4.52 A review of the Durham City Conservation Area was undertaken in 2015 and a character appraisal document was produced and formally approved on 29th July 2016 (Durham County Council, 2016e). The Conservation Area is divided into five Character Areas, each with their own character appraisal, based on the Peninsula and the four adjacent historical Boroughs which have changed little: Framwellgate, Crossgate, Elvet and Gilesgate. (See Map 5). Detailed surveys of the character areas indicate that they make a significant contribution to the Conservation Area and support the Peninsula area while having their own diverse and significant individual identities. It is essential that planning decisions support and enhance the character areas while recognising their individual contribution to the Conservation Area. These character areas comprise:

  1. The Peninsula lies within the natural defence afforded by the River Wear. It has evolved from a fortified citadel with Cathedral and Castle, dominating the Market Place and town at the lower northern end, to a romantic landscape with ornamental gardens. The medieval street layout with key pilgrimage routes has remained largely unaltered.
  2. Framwellgate which lies to the North and North-West of the City is of historical importance and developed from The Bishop’s Borough. It includes the medieval church of St Margaret’s and the left bank of the River Wear where stood the Bishop’s Mill. From this area there was access to the city by the Clayport Gate.
  3. Crossgate is the main route to the City from the West. The present residential areas are the result of development in the nineteenth century with robust terraces of well-built brick houses. This area also contains the prized green areas of Flass Vale and Observatory Hill.
  4. Elvet lies to the South of the City and along the left bank of the River Wear. It contains part of the river’s flood plain and provides an important transition between open countryside and the urban environment. The area has the impressive backdrop of the Cathedral and Castle with many outstanding views.
  5. Gilesgate forms the North-Eastern boundary of the Conservation Area and is situated on the right bank of the River Wear before it enters the gorge which surrounds the peninsula. The street plans have been altered to accommodate the A690 but there are many localities which keep their earlier appearance.

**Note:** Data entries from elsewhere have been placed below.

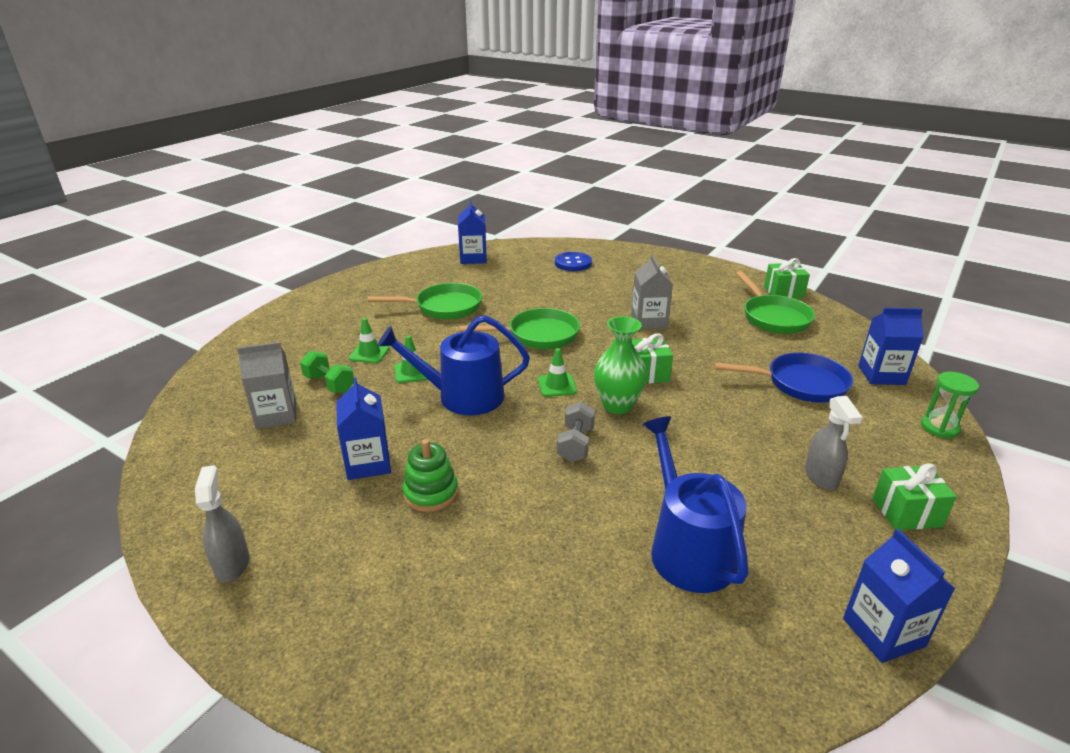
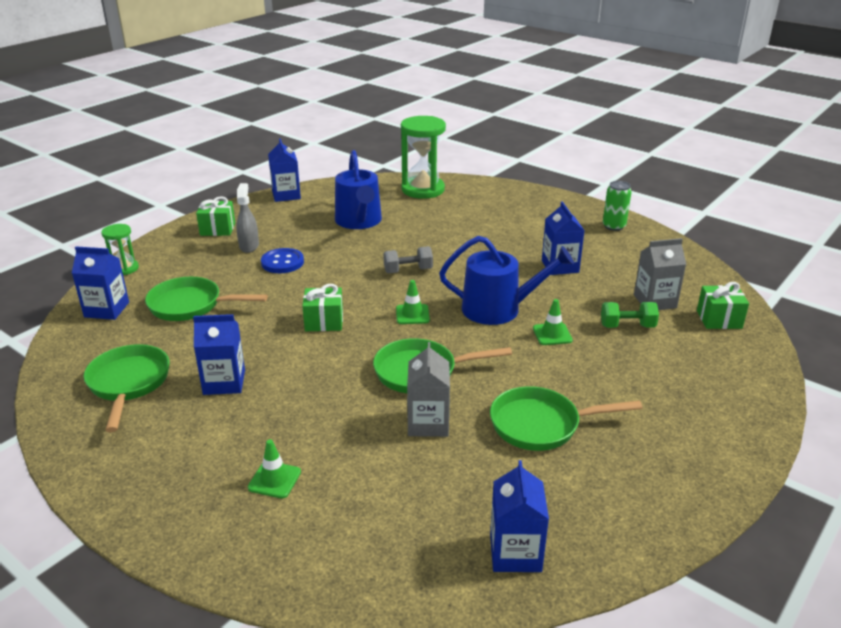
camera: 175 degrees left, 0 degrees up
(232, 564) = (614, 226): grey spray bottle -> green can
(329, 384) = (627, 326): green dumbbell -> green dumbbell turned 45 degrees counterclockwise
(369, 353) = (606, 358): green traffic cone -> green traffic cone (274, 480)
(431, 493) = (510, 249): green stacking toy -> none
(573, 263) = (337, 524): blue button -> blue button (282, 262)
(575, 444) = (408, 271): grey dumbbell -> grey dumbbell turned 60 degrees clockwise
(597, 681) = (423, 190): none -> green hourglass
(617, 405) = (364, 295): green vase -> none
(649, 321) = (283, 385): grey carton -> grey carton (428, 423)
(698, 321) = (224, 382): none -> blue carton
(783, 292) = (64, 428): green gift -> green gift (719, 319)
(800, 384) = (190, 305): blue pan -> green pan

4.53 A more detailed description of these character areas is given in Appendix B.

Next section: Policy H4: Our Neighbourhood Outside the Conservation Areas

5 Responses to Policy H3

  1. Timothy Clark says:

    I fully support Roger’s Cornwell’s suggestion that the conversion of front gardens to spaces for cars be prevented in the Conservation Area.

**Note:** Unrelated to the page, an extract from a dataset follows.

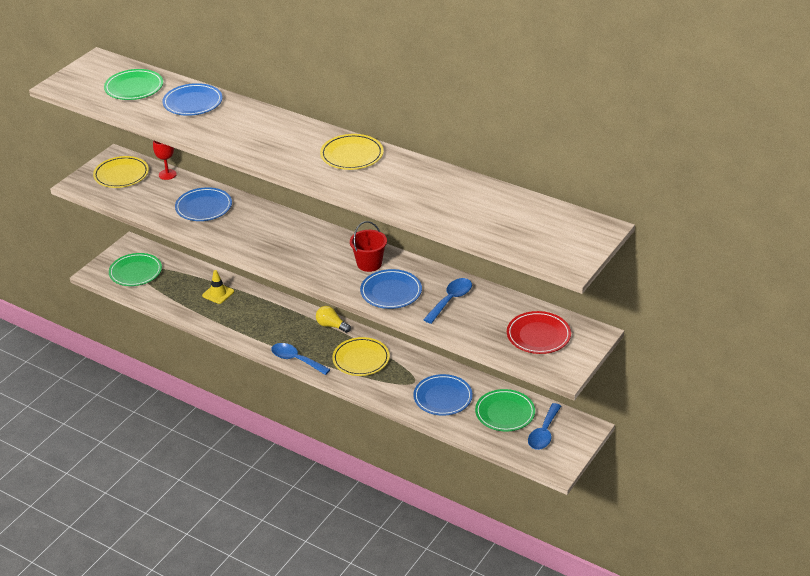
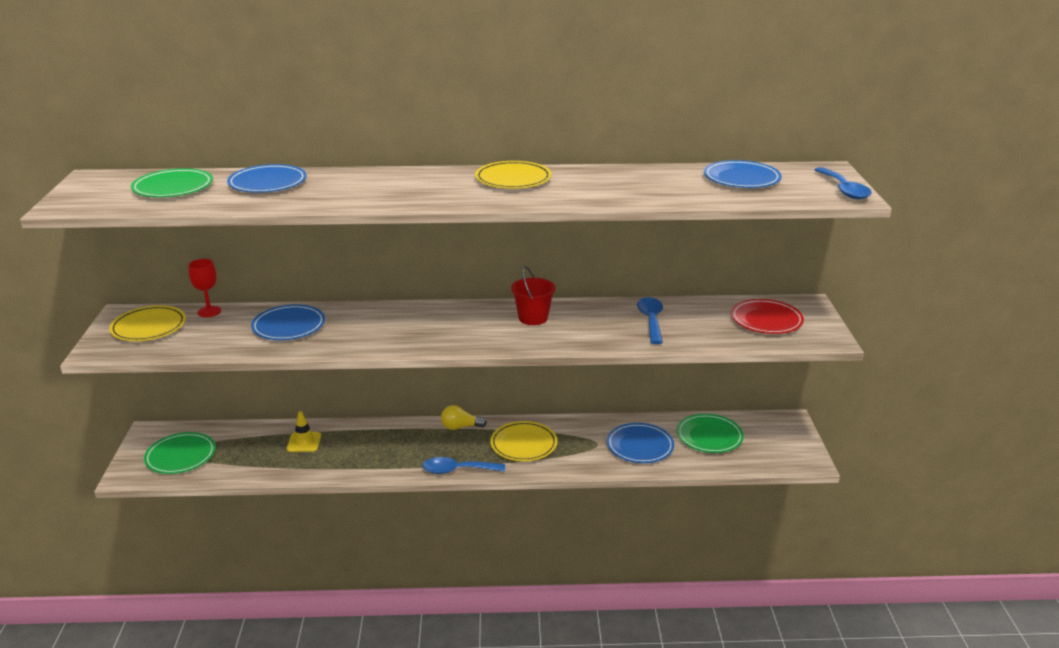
camera: 35 degrees left, 10 degrees down
(391, 292) = (586, 332): blue plate -> blue plate (741, 179)
(544, 433) = (762, 439): blue spoon -> blue spoon (844, 190)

  2. Matthew Phillips says:

    Policy H1 protects views to and from the World Heritage Site but there is no explicit mention of longer distance views in other parts of the city, but in a hilly city these are part of the pleasure of walking around the area. A comprehensive policy would be hard to achieve, but I think that the recent conservation area character assessments include some mentions of valuable views. If they do, then perhaps a reference to “protecting views mentioned in the assessments” as part of the policy would be sufficient?

  3. Simon Priestley says:

    I fully support this policy especially with the enhancement that Roger Cornwell has proposed in his comment. One point on which I am not clear, and on which implementation of this policy is dependent, is how the restrictions are conveyed to individual householders/landlords to ensure compliance especially where explicit planning permission or building regulation conformity are not required. Identification of infringements seems to be very dependent upon individuals in a given locality recognising a breach of the rules.

  4. Roger Cornwell says:

    The Durham City Conservation Area has been damaged recently by the demolition of front walls and the parking of cars in the front gardens, all with the help of the County Council giving permission for footpath crossings. I am not clear whether this type of development is now covered by the new Article 4 Direction. In any case demolition of walls over 1 metre high needs planning permission.

    I think the Plan should prevent any more conversion of front gardens to parking lots in the Conservation Area, and suggest this Policy is probably the place to do it.

  5. John Pacey says:

    POLICY H 3
    I fully support this Policy, which might be strengthened by the omission of the words “where applicable” at the end of the opening sentence.